Entries taken from a collection:
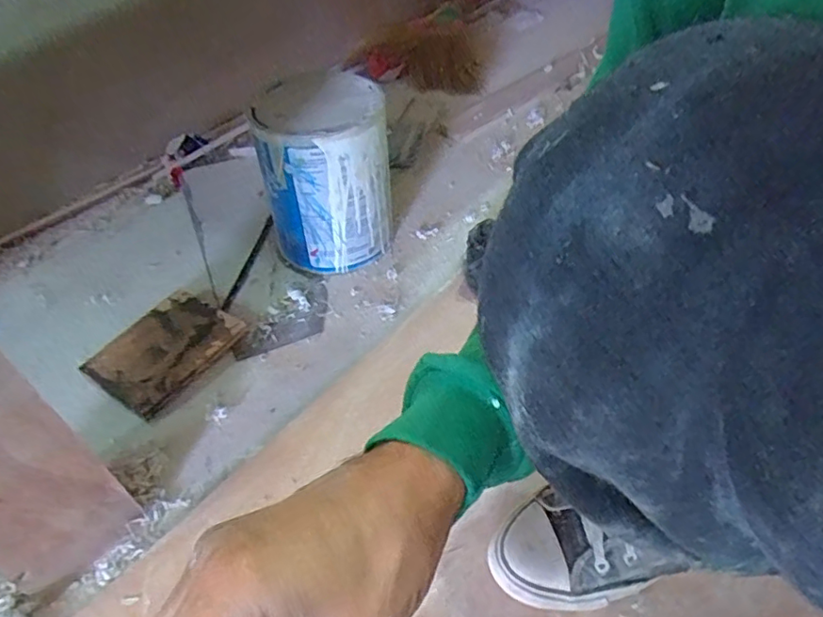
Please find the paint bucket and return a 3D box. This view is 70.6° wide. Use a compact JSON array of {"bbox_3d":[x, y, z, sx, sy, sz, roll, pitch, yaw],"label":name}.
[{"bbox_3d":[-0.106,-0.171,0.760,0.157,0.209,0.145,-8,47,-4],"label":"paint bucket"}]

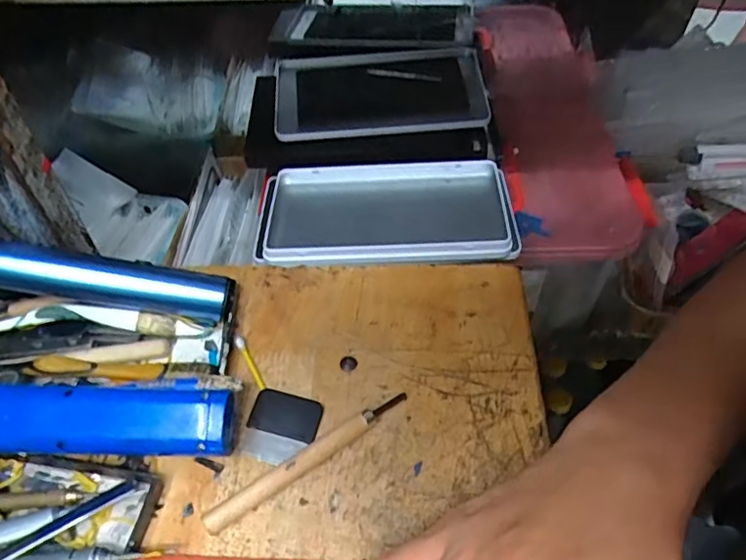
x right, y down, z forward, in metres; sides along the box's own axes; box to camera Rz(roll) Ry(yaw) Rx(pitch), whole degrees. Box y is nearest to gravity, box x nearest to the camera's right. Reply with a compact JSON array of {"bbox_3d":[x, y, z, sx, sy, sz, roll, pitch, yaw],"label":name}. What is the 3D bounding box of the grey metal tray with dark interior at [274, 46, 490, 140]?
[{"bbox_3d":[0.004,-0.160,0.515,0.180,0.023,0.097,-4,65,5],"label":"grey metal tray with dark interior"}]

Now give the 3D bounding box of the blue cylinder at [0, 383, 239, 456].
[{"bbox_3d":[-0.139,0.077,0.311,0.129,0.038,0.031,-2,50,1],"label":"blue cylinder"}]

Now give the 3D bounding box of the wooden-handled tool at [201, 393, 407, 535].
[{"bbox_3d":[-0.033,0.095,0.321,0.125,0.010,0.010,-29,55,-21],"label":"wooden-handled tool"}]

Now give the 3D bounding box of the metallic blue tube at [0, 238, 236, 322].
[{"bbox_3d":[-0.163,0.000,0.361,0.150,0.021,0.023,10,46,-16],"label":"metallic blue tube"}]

## What you have to do
Copy the records exactly as they appear, leaving every picture out.

## Response
Please find the paint bucket and return a 3D box. This view is 70.6° wide. Use a compact JSON array of {"bbox_3d":[x, y, z, sx, sy, sz, roll, pitch, yaw],"label":name}.
[{"bbox_3d":[-0.106,-0.171,0.760,0.157,0.209,0.145,-8,47,-4],"label":"paint bucket"}]

x right, y down, z forward, in metres; sides along the box's own axes; box to camera Rz(roll) Ry(yaw) Rx(pitch), whole degrees. Box y is nearest to gravity, box x nearest to the camera's right. Reply with a compact JSON array of {"bbox_3d":[x, y, z, sx, sy, sz, roll, pitch, yaw],"label":name}. What is the 3D bounding box of the grey metal tray with dark interior at [274, 46, 490, 140]?
[{"bbox_3d":[0.004,-0.160,0.515,0.180,0.023,0.097,-4,65,5],"label":"grey metal tray with dark interior"}]

Now give the 3D bounding box of the blue cylinder at [0, 383, 239, 456].
[{"bbox_3d":[-0.139,0.077,0.311,0.129,0.038,0.031,-2,50,1],"label":"blue cylinder"}]

Now give the 3D bounding box of the wooden-handled tool at [201, 393, 407, 535].
[{"bbox_3d":[-0.033,0.095,0.321,0.125,0.010,0.010,-29,55,-21],"label":"wooden-handled tool"}]

Now give the 3D bounding box of the metallic blue tube at [0, 238, 236, 322].
[{"bbox_3d":[-0.163,0.000,0.361,0.150,0.021,0.023,10,46,-16],"label":"metallic blue tube"}]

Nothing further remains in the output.